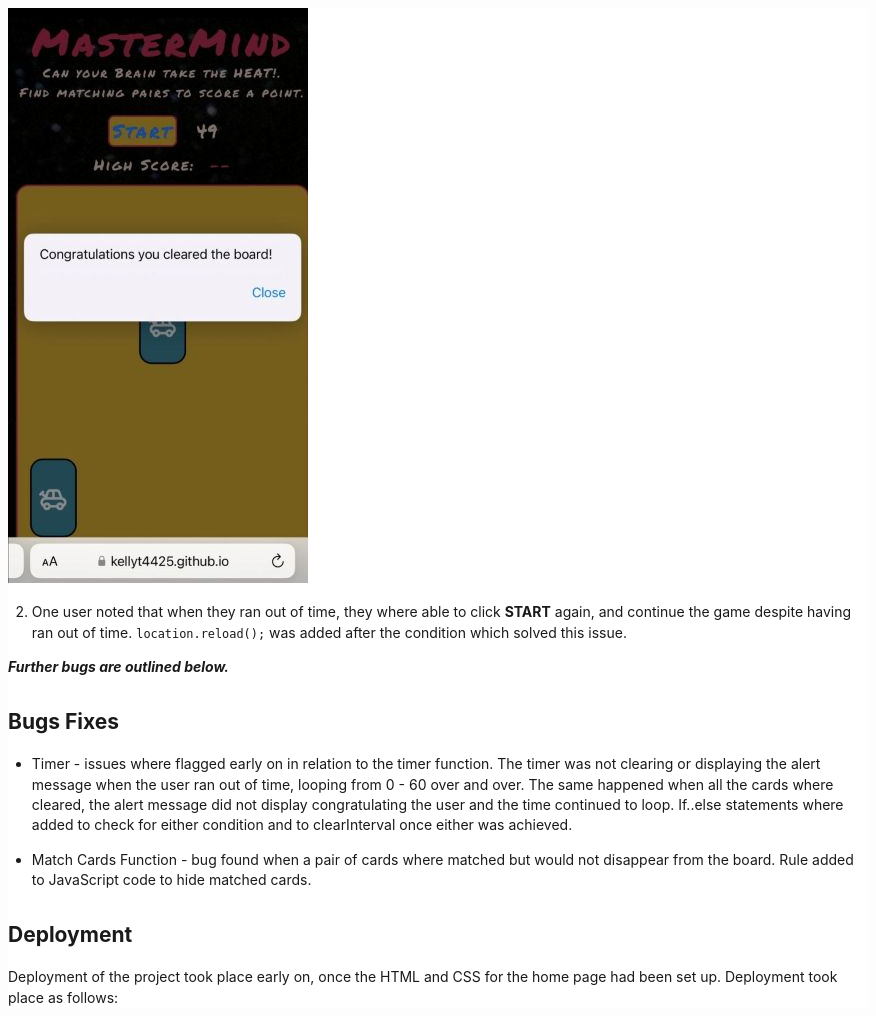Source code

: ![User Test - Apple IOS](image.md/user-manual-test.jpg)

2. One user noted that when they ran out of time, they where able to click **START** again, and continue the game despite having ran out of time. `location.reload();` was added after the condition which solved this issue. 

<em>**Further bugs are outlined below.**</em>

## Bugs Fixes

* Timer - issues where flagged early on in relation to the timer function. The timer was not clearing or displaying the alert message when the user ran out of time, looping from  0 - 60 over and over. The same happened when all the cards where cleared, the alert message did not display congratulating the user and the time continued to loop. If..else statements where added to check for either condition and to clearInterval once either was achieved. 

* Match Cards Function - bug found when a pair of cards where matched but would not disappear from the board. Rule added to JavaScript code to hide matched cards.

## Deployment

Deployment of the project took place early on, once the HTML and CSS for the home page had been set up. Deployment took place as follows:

· · · ·

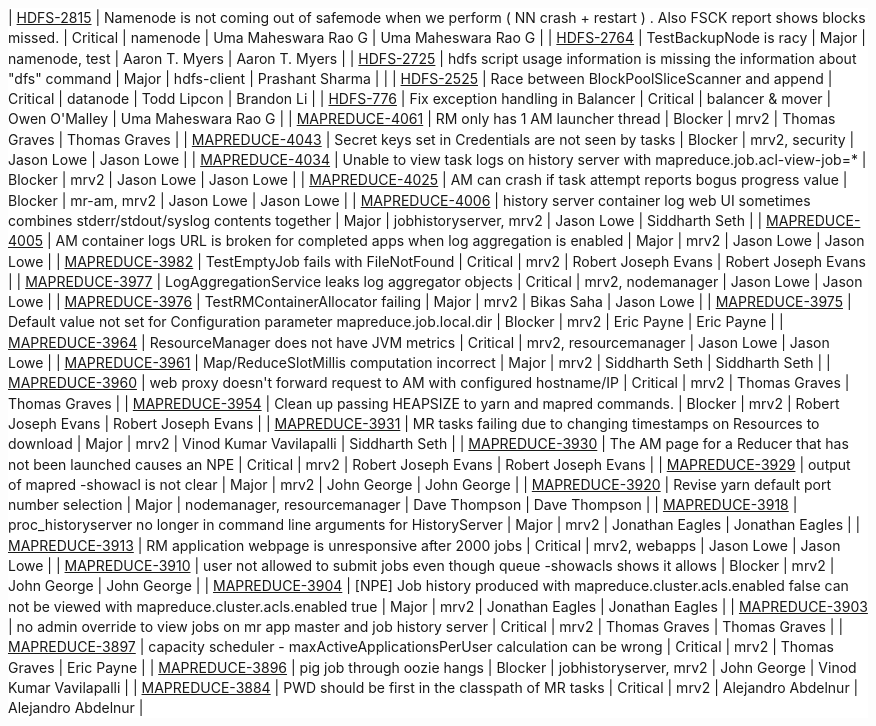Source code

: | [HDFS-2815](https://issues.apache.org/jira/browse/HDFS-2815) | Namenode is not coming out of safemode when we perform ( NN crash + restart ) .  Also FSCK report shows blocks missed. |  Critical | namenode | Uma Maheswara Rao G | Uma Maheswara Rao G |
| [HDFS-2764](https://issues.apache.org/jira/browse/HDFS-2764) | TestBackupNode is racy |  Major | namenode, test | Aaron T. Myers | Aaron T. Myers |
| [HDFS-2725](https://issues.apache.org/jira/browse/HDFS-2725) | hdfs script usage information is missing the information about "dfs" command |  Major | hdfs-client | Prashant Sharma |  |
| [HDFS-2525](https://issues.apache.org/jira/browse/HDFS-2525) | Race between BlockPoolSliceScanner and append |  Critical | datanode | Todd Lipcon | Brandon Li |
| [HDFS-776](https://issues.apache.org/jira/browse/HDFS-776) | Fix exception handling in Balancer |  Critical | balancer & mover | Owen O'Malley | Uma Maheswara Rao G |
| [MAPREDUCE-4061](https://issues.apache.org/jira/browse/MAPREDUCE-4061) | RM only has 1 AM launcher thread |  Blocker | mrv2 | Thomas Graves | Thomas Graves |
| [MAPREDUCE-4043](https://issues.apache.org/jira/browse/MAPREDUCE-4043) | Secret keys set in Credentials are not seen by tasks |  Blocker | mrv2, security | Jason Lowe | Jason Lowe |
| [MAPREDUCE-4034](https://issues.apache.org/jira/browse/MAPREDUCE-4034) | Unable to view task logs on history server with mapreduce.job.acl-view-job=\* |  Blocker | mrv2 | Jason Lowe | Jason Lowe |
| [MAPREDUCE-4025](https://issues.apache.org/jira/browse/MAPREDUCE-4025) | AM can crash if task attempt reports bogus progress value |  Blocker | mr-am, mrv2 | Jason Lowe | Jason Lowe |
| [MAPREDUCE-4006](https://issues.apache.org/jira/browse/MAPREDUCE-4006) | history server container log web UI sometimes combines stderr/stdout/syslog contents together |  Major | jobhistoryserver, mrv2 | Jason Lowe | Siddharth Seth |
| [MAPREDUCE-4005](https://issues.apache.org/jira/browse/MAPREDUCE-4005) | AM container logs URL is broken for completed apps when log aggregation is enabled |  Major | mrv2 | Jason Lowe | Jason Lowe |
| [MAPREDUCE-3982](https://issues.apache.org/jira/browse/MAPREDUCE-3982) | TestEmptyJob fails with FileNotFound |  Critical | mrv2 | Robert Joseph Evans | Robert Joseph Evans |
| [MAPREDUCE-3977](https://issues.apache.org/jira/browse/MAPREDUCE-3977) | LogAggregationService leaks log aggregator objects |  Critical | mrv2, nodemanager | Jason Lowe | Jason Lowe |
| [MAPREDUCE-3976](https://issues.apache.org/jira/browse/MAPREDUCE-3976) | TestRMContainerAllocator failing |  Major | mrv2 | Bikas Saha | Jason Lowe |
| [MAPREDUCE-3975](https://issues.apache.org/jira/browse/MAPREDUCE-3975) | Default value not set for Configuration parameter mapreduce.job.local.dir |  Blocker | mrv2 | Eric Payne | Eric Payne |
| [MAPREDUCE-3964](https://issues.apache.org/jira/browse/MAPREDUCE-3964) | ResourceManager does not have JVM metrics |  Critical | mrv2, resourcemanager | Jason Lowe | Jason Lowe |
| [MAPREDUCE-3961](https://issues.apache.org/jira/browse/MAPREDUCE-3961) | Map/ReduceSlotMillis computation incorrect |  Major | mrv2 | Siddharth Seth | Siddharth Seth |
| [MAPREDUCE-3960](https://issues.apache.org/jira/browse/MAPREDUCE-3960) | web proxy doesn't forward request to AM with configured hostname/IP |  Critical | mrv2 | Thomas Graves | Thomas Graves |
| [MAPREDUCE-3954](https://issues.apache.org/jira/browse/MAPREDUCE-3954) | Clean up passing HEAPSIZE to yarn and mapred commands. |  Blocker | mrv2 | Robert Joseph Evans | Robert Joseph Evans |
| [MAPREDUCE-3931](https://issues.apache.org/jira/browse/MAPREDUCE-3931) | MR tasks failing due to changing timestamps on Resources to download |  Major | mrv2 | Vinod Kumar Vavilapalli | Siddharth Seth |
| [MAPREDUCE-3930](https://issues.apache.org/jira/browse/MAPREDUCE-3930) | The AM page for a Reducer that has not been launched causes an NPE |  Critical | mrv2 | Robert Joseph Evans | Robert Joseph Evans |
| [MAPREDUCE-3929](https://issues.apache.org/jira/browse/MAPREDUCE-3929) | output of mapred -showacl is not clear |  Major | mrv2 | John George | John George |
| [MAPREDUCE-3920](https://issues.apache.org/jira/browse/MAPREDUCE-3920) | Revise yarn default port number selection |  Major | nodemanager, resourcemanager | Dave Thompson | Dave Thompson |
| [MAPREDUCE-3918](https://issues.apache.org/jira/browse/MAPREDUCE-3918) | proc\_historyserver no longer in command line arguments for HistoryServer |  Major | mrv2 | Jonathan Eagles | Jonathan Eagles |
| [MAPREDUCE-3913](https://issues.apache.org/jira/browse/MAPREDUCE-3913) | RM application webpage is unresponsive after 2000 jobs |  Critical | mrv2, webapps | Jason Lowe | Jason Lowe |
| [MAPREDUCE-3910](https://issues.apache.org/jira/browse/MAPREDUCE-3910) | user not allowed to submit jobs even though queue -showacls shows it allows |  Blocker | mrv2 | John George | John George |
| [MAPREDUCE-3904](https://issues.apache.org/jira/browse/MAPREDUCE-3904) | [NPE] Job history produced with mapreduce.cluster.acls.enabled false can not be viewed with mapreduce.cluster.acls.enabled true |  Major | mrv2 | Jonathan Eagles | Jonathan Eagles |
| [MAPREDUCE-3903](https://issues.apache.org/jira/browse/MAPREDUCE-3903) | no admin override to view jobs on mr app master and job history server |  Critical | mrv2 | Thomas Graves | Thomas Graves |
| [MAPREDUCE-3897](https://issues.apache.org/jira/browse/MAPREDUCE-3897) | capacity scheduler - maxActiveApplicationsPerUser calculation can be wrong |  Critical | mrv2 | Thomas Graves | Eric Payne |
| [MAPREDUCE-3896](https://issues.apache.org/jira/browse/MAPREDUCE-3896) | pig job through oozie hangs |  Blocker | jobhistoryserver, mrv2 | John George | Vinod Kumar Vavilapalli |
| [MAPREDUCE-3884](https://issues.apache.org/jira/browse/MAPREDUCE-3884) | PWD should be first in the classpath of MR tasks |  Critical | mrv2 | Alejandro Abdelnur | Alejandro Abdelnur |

· · · ·

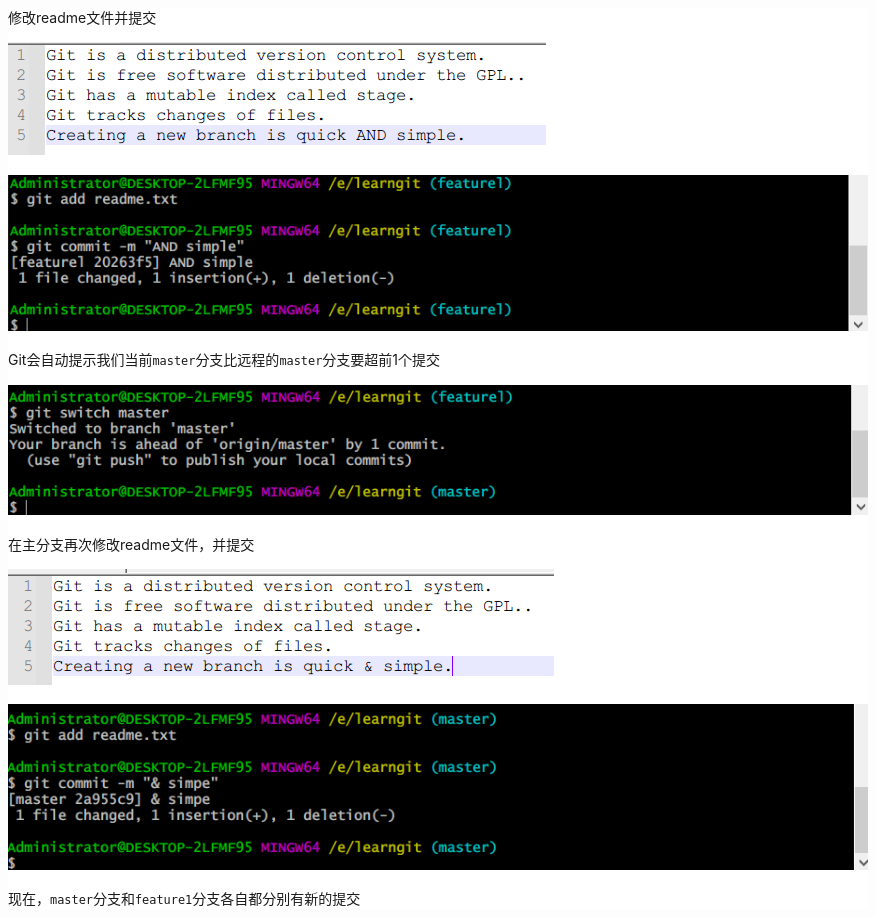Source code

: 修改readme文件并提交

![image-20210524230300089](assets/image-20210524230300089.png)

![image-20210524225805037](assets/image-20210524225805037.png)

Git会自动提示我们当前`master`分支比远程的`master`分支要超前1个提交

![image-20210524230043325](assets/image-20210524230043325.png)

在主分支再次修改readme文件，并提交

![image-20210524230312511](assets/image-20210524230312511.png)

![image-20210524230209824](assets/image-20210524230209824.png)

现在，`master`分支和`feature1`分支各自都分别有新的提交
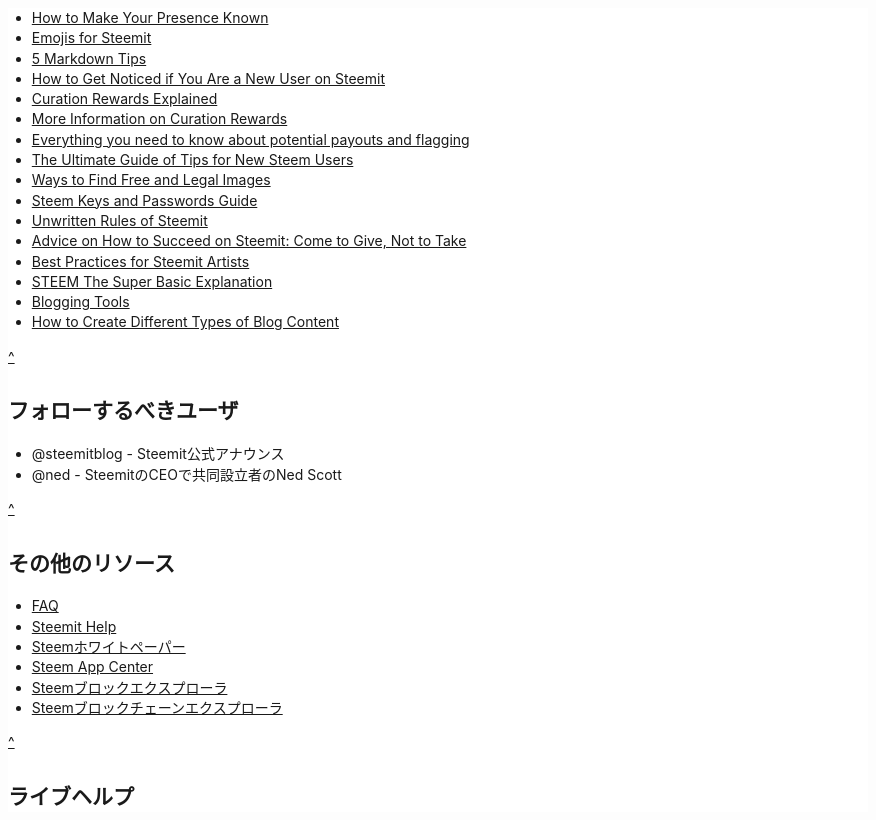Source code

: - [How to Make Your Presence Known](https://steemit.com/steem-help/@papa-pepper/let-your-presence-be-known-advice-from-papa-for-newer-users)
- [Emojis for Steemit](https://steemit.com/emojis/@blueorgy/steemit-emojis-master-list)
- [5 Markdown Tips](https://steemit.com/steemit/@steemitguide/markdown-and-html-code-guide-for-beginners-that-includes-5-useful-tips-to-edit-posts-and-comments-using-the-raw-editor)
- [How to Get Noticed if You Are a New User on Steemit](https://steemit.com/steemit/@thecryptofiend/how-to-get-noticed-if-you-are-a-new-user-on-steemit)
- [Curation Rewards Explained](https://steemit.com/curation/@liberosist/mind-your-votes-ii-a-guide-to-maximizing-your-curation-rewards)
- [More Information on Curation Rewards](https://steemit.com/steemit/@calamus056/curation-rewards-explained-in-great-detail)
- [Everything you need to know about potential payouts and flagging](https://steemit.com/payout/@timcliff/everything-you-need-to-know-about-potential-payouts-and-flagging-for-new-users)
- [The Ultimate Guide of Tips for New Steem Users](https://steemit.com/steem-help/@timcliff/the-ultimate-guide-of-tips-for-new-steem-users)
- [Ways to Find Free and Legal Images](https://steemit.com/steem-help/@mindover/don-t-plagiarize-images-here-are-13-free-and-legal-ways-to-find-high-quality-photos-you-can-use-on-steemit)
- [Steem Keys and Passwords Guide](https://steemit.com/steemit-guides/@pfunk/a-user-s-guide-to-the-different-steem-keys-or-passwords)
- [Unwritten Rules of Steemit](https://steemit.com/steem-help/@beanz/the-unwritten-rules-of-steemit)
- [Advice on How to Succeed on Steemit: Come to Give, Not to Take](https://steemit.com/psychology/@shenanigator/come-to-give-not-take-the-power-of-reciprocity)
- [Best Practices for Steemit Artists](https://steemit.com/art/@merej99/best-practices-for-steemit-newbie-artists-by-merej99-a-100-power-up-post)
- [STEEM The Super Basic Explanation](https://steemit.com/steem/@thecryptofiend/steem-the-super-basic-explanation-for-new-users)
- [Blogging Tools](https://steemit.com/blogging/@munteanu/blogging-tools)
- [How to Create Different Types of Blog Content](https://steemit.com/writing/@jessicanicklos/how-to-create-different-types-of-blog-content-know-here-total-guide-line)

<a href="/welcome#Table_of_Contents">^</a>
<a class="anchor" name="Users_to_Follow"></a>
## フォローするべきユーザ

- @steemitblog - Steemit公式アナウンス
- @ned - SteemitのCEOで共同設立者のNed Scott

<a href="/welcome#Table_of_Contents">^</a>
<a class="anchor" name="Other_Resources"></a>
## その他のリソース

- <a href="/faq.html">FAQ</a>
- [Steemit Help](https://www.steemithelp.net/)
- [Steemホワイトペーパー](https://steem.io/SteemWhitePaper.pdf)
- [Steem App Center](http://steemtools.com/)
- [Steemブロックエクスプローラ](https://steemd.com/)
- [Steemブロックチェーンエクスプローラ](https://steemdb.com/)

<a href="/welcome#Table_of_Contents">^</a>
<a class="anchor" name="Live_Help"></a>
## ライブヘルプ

· · · ·

Task directions -
Copy range, inclusive: the line holding "- Apple IOS](image.md/user-manual-test.jpg)" to the line holding "either was achieved.". Reproduce exactly those lines of the records above and no others.

Result -
: ![User Test - Apple IOS](image.md/user-manual-test.jpg)

2. One user noted that when they ran out of time, they where able to click **START** again, and continue the game despite having ran out of time. `location.reload();` was added after the condition which solved this issue. 

<em>**Further bugs are outlined below.**</em>

## Bugs Fixes

* Timer - issues where flagged early on in relation to the timer function. The timer was not clearing or displaying the alert message when the user ran out of time, looping from  0 - 60 over and over. The same happened when all the cards where cleared, the alert message did not display congratulating the user and the time continued to loop. If..else statements where added to check for either condition and to clearInterval once either was achieved. 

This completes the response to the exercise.